▶ _Activities_
• A. In the forum post about SSE floating-point math, which compiler produced bad performance on the resampling code when SSE/SSE2 math and vectorization were turned on?
• B. Extend the forum post about SSE floating-point math, picking up after its last sentence.

▶ _Document extract_
Ruben van Royen wrote:
First of all, I was not yet talking about vectorizing
your code which is often
hard, especially for a compiler. but SSE can be used on scalars as well (as
you probably know).
The fact is that the intel pentium 4 optimization guide says that SSE code is
generally as fast as or faster than regular FP code. And especially the
truncation to integer is faster. Also denormals (which started all of this)
can be handled faster by sse math by turning on a mode flag that makes input
denormals behave as zero's This is of course not IEEE compliant, but exactly
what you were doing in your code.
I agree, in theory slowdowns should not occur but what I found strange
is that even Intel's own compiler, icc produced bad performance
when compiling the resampling code with SSE/SSE2 math and vectorization on.
If the compiler was smart then it would not have used SSE/SSE2 in that
section of code but apparently icc is still not good in spotting
those problems.
The problem for a C programmer is that since he is assuming that the
compiler does a good job in optimizing, most will not easily be able
to figure out why the SSE optimizations slowed down certain routines.
Then there the dilemma might occur where 50% of CPU is spent in
function1() and 50% in function2().

▶ _Records_
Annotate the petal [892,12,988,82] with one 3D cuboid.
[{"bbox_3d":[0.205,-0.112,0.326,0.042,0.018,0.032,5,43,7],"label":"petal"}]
* * *
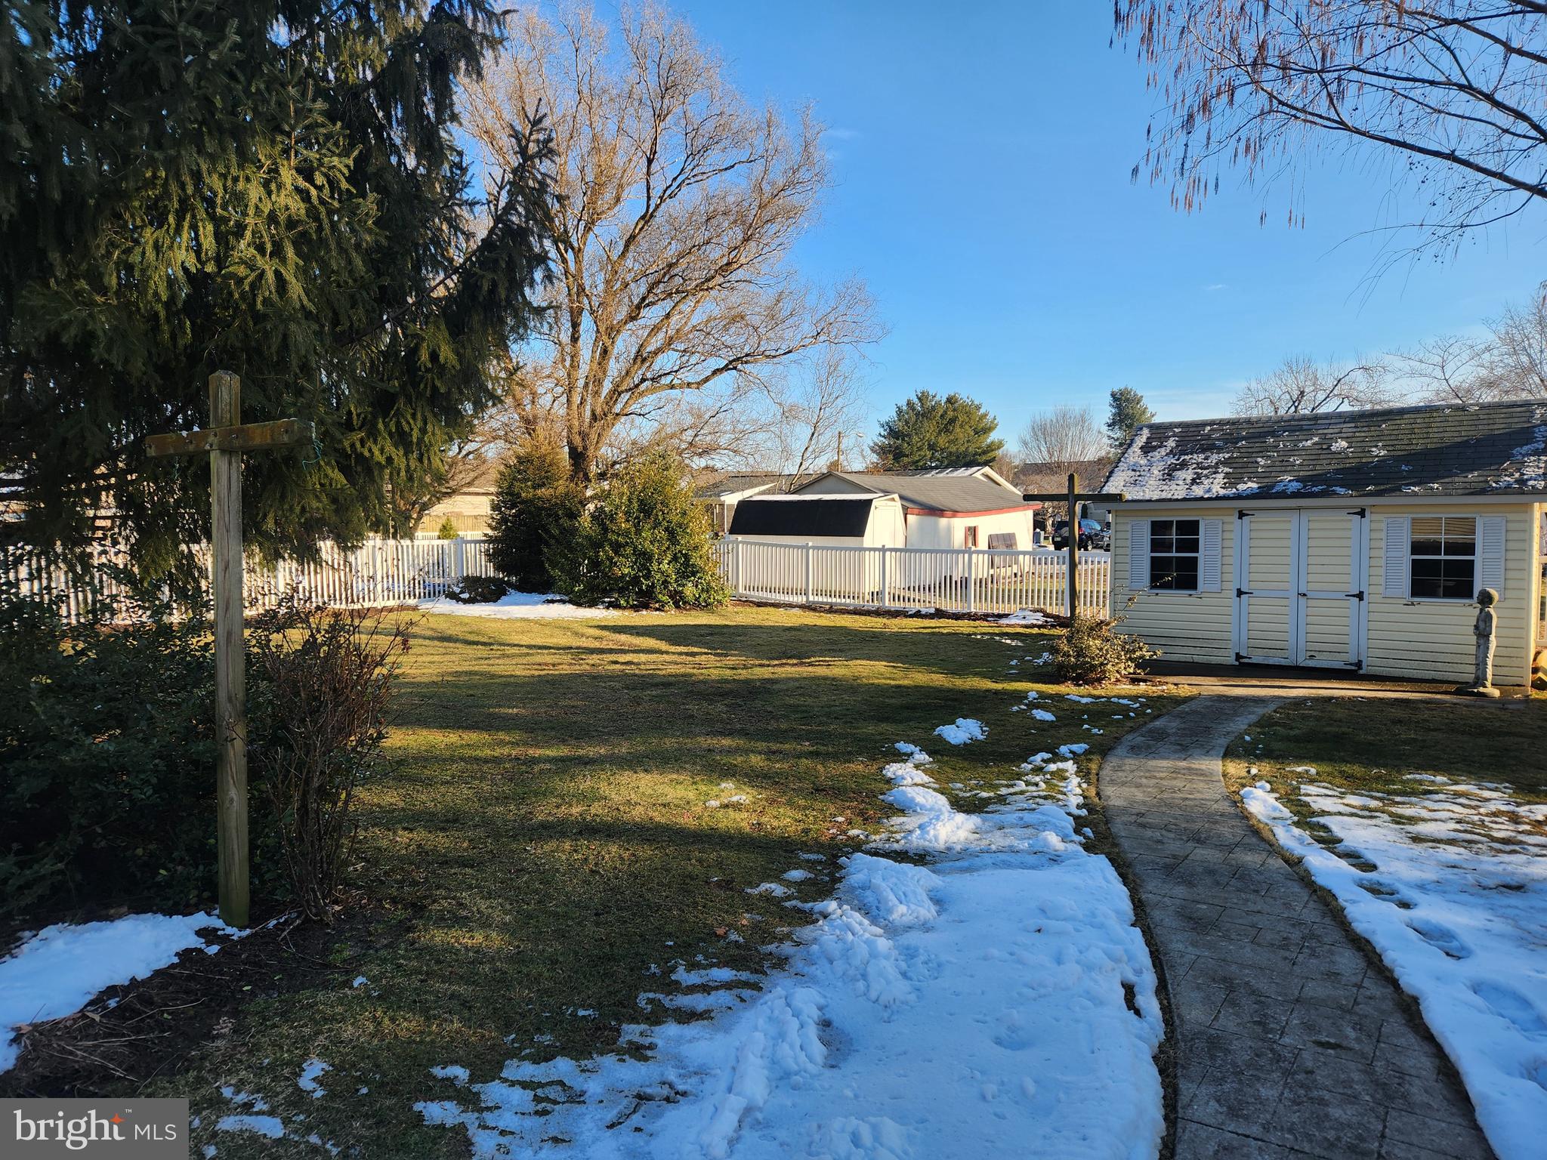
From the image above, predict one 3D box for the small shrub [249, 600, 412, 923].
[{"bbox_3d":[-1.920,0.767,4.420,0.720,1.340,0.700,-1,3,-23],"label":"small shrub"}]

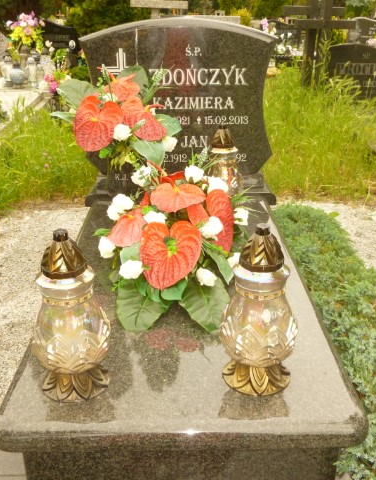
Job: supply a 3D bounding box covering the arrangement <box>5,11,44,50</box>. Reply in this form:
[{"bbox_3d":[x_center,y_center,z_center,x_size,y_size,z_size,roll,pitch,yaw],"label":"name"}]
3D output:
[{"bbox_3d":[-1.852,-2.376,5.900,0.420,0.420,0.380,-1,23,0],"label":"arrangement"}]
==
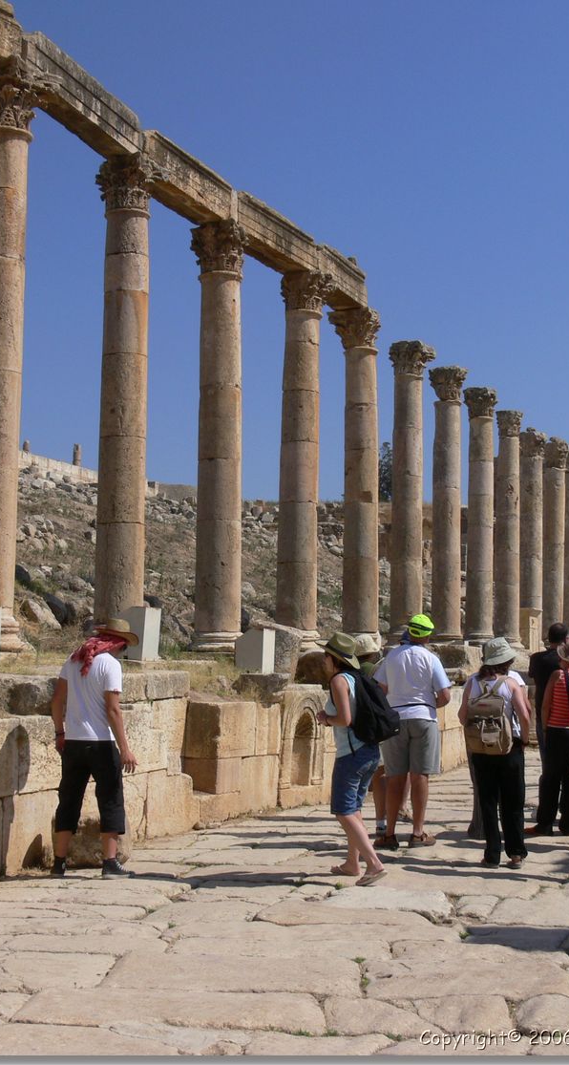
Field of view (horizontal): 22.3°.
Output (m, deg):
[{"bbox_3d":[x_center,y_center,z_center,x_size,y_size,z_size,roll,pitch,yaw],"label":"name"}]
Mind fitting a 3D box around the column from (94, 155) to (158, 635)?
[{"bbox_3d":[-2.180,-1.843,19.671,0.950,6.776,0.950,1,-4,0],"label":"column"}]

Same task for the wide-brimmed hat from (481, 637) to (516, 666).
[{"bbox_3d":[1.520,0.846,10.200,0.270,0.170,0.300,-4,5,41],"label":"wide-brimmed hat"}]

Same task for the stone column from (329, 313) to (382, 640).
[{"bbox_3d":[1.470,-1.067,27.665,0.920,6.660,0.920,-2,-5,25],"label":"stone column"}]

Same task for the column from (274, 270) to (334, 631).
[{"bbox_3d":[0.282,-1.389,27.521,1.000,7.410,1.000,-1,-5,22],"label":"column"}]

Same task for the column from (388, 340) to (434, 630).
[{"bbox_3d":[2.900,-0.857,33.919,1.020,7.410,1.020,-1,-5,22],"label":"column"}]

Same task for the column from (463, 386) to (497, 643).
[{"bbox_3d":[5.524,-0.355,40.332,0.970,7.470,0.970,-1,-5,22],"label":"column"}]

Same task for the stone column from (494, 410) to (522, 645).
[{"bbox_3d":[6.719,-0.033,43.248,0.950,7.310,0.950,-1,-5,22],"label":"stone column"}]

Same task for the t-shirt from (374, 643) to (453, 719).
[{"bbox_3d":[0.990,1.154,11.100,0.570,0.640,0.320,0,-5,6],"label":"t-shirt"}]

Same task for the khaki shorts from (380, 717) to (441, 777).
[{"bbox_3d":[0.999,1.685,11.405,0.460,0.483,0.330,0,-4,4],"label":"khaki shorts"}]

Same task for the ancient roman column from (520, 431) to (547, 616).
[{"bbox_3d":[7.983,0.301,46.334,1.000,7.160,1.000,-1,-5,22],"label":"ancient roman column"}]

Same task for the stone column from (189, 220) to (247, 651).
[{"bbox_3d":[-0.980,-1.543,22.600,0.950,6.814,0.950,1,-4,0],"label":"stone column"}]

▶ _Set of answers_
• A. Intel's own compiler, icc.

• B.
but if you activate SSE then function1() speeds up 40% while function2()
slows down 30%.
If it was possible to tell the compiler to not use SSE in function2()
then the app would benefit from SSE but
in the above case it would not.
Usually optimal C code can only be generated if the programmer knows the
CPU well and the compiler too, but often
this requires long painful trial and error sessions, analysis of asm
code generated by the compiler etc.
Ok there are profilers available but they don't automagically solve all
the optimization problems.
cheers,
Benno
http://www.linuxsampler.org
The reasons for SSE code being slower than FP code
could be:
The addition is pipelined in the FP, but not in the SSE unit.
Incorrect allignment might incur a higher penalty for SSE.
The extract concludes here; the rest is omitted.